Reardon was certain that the deer and the women had been killed by the same person. The deer investigation seemed at a dead end. But the case of McDonald and Ortovsky still had one line of investigation open: Jamie O’Rourke.
Reardon stopped for a traffic light and glanced through his notebook for O’Rourke’s address. When he had found it he turned his car around and headed toward the Brooklyn Bridge.
Time was what he did not have much of, and he felt its movement like an enormous wave thundering toward shore.
Jamie O’Rourke lived in a Brooklyn row house on a street of Brooklyn row houses, drab, featureless, decaying like a dead body in a warm room. Reardon had seen these neighborhoods before, always feeling that somehow an immense and secret crime had been committed against the residents. They lived like citizens of a besieged city, in constant dread of invasion by any people different from themselves – non-Catholics, nonwhites, both, anything.
He climbed the steps to the door of O’Rourke’s house and rang the bell. He heard slight movements within the house but no one came to the door.
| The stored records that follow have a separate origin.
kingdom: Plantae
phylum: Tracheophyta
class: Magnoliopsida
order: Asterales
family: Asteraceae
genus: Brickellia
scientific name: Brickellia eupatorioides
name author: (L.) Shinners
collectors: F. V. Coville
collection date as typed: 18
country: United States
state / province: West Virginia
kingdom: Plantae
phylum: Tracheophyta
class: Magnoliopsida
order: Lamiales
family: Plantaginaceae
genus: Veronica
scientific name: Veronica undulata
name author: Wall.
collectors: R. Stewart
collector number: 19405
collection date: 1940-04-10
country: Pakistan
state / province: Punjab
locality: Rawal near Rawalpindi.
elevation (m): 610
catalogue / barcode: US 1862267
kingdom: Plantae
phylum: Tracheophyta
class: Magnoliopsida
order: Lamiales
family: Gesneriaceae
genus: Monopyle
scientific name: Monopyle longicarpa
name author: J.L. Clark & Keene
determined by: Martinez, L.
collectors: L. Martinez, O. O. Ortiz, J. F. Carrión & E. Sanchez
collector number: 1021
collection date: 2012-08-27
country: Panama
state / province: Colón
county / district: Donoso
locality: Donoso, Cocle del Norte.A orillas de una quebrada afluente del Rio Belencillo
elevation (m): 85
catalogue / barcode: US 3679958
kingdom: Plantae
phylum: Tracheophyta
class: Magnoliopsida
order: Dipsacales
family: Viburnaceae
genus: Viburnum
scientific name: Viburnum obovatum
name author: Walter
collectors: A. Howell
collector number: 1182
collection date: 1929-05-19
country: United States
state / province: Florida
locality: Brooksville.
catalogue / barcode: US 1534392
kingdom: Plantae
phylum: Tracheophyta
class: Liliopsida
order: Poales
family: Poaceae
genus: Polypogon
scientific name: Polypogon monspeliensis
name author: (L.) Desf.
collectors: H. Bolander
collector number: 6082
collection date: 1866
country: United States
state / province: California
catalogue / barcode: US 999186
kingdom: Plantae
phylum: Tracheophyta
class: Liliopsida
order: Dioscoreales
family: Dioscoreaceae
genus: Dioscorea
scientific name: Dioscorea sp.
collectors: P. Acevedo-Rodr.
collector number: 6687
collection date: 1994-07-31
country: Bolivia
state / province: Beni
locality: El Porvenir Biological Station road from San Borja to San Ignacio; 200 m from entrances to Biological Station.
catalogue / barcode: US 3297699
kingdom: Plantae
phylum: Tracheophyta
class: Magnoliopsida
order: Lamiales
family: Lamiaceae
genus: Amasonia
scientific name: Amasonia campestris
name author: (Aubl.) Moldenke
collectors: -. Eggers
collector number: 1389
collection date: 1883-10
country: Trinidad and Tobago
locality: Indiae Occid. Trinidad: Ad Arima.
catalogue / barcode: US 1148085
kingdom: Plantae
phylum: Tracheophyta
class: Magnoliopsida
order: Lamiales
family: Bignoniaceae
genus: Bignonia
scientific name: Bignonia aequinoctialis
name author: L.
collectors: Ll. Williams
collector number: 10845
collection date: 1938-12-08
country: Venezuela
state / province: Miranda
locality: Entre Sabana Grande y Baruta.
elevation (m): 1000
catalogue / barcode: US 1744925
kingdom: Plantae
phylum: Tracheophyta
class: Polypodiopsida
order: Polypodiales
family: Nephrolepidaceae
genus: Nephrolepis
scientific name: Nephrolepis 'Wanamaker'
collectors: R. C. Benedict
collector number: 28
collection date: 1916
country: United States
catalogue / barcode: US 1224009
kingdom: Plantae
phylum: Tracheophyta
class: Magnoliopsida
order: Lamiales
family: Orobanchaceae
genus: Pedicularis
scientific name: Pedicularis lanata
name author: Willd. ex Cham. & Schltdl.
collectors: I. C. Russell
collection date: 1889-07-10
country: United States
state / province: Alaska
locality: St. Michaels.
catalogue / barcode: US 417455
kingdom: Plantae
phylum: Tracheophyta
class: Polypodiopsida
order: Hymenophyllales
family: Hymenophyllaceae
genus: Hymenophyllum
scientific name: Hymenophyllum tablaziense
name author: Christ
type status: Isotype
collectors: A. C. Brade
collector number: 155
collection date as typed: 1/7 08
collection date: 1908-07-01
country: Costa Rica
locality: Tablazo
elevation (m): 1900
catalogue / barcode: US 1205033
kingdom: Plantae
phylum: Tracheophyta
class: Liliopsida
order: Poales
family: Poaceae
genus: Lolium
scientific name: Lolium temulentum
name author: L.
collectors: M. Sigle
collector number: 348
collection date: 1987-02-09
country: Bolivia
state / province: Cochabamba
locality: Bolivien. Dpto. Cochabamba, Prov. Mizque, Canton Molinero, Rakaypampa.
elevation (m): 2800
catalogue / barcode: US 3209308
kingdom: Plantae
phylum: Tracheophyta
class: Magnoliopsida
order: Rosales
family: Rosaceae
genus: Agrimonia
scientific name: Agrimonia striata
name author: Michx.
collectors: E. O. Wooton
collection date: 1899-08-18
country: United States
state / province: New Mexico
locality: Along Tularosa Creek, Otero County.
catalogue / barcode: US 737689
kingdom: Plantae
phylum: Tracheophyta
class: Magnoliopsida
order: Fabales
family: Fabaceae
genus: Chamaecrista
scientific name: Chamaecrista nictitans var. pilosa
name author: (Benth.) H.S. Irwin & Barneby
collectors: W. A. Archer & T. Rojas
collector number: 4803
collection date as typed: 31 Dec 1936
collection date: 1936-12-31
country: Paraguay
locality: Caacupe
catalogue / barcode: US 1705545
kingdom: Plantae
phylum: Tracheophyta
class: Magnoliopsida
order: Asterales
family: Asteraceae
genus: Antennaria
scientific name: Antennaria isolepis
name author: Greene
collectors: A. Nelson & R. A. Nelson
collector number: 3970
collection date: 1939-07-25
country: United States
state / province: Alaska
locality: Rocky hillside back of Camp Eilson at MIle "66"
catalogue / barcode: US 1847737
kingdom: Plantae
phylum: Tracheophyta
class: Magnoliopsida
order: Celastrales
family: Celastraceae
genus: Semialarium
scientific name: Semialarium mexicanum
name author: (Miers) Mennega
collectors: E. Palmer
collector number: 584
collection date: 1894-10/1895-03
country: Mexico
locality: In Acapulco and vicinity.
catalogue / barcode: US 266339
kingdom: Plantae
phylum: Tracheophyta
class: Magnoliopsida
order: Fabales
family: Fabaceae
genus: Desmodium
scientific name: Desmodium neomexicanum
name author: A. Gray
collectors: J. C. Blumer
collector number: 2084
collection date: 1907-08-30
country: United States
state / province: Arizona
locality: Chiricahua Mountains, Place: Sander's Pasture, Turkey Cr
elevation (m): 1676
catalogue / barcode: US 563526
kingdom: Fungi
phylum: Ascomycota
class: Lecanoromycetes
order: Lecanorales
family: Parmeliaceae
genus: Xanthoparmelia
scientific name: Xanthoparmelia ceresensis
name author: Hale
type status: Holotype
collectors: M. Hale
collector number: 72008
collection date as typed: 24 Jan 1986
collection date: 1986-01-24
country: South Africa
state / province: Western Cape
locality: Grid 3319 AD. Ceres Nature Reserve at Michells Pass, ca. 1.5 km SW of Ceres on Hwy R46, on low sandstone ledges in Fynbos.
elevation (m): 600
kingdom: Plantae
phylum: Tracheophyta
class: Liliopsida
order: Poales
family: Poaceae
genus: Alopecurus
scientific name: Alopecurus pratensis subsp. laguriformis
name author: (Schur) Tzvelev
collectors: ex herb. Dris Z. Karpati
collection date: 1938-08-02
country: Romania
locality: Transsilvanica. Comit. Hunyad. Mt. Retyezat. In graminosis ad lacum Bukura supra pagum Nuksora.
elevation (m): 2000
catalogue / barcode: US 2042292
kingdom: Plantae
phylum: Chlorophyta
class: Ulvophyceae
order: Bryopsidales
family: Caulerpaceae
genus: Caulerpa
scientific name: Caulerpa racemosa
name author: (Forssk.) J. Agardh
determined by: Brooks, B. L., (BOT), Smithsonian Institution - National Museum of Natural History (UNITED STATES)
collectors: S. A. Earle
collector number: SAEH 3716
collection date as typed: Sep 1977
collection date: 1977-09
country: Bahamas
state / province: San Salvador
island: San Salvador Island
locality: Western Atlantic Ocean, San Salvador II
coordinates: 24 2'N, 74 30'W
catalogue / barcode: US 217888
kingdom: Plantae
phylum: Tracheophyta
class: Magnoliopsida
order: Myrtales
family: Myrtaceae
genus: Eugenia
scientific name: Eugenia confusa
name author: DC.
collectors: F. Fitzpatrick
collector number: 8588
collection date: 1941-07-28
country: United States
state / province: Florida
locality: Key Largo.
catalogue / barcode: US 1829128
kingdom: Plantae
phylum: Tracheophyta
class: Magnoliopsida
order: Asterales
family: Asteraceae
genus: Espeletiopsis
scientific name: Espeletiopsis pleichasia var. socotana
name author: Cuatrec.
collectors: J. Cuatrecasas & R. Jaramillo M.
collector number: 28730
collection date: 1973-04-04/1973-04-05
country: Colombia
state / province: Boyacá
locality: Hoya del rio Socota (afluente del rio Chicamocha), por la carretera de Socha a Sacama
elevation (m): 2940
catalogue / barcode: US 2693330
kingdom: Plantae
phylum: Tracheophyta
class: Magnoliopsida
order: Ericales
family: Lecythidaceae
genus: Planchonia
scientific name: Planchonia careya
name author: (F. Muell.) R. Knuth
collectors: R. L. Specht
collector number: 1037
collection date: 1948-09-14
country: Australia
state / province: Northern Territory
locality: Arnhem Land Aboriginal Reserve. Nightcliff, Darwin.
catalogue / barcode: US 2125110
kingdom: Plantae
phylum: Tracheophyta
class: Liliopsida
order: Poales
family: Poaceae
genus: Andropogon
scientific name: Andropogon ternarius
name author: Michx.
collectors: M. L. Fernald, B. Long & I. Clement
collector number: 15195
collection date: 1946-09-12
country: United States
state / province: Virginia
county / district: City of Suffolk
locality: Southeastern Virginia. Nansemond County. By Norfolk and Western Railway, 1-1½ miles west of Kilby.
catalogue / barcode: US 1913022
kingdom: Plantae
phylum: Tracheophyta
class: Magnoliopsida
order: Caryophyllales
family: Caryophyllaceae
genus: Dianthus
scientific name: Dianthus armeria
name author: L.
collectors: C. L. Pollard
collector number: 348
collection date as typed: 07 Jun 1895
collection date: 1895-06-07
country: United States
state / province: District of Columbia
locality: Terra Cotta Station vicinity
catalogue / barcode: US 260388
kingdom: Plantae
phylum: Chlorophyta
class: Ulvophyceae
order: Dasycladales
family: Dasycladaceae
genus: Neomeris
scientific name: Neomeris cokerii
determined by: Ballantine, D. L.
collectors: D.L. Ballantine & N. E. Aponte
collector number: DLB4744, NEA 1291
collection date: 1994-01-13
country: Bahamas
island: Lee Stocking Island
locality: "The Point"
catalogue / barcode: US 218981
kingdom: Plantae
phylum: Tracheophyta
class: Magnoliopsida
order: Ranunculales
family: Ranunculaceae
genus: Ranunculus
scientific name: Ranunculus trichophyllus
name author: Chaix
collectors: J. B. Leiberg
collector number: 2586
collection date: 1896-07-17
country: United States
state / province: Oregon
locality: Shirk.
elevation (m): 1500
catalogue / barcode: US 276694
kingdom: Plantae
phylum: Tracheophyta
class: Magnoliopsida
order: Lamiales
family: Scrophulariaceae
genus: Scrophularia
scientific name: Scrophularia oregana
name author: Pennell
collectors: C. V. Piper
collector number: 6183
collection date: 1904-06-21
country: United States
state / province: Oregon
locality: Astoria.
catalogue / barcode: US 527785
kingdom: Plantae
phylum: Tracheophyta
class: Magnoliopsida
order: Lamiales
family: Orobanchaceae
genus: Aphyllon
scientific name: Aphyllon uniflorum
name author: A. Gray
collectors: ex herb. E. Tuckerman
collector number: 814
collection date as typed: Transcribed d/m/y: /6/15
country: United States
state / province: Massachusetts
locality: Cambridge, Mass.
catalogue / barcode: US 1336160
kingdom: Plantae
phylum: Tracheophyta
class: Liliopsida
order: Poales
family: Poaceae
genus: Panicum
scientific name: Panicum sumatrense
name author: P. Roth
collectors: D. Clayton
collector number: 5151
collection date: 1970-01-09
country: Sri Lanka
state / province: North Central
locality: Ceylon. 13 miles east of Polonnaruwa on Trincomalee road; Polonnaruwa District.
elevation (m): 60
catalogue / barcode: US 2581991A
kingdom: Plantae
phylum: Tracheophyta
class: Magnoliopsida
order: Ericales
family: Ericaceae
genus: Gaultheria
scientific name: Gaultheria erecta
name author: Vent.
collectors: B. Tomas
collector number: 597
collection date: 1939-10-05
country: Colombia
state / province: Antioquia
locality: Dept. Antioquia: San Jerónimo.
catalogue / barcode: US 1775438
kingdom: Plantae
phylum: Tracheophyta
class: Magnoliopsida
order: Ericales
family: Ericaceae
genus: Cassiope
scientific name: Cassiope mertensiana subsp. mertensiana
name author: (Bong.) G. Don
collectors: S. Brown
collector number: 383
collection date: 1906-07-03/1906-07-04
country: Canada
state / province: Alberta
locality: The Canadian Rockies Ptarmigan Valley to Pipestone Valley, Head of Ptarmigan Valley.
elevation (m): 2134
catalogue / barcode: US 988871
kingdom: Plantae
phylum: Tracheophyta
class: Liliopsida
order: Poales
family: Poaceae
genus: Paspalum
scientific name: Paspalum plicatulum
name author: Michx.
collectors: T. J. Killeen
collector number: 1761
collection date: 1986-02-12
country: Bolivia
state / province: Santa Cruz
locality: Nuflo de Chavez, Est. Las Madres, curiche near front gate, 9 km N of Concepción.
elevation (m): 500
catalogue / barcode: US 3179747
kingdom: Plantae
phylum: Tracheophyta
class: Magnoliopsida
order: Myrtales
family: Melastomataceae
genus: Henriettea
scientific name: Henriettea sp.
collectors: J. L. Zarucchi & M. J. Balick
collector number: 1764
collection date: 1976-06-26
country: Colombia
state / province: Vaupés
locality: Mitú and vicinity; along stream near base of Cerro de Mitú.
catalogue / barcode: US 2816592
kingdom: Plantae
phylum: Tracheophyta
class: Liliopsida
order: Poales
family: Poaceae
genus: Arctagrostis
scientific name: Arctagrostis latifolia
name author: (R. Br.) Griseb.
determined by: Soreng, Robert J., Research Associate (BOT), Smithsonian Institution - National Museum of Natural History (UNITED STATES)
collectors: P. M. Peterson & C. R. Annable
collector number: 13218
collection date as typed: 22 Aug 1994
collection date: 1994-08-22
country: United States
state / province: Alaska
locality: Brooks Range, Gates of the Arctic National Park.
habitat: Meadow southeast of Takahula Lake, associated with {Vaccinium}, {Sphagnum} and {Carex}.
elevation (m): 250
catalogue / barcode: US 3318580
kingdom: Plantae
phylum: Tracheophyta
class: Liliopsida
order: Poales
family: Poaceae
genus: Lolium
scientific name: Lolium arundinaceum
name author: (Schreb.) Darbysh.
He rang again.
This time the door opened. “If you’re a Jehovah’s Witness selling God, I ain’t buying none,” said a man dressed in dark-blue pants and a T-shirt, a bathroom towel wrapped loosely around his neck.
Reardon showed his gold shield. “My name is Reardon,” he said.
“What do you want?” the man asked harshly. He swabbed the back of his neck with the towel and looked suspiciously at Reardon.
“Are you Jamie O’Rourke?” Reardon asked.
“That’s right.”
“I understand you were married to Patty McDonald.”
The man pulled the towel from around his neck and wiped his hands. “You think I killed her?”
“I’m trying to find out who did,” Reardon said.
“I don’t know nothing about her,” O’Rourke said sharply. “She run out on me a long time ago. I ain’t seen her.”
“You were at her funeral.”
O’Rourke looked at Reardon warily. “Well, I got a right to go to her funeral, don’t I? She was my wife.”
“I’m not here to cause you trouble,” Reardon said.
“I’m not afraid of trouble.”
“Well, maybe you wouldn’t mind talking to me about her then.”
O’Rourke wiped his face with the towel. “I was just shaving,” he said. “I got to go to work tonight.”
“It won’t take long.”
O’Rourke studied Reardon’s face, came to some conclusion about him, and opened the door wider. “Come on in then.”
Inside Reardon quietly viewed the disarray around him. The room was furnished with an overstuffed sofa and two chairs, a heavy coffee table and matching end table. The stuffing of the couch was easily visible through gaping rents in the fabric. The coffee table was spotted with water stains and scarred as if raked with a fork. Sheets of floral wallpaper barely hung from the walls, and leaks had caused yellowed paint to peel halfway across the ceiling. There were no curtains; the Venetian blinds which afforded some privacy hung askew from dirty windows. The only signs of habitation were old copies of the Daily News piled on chairs and the floor and four or five crushed Schlitz cans.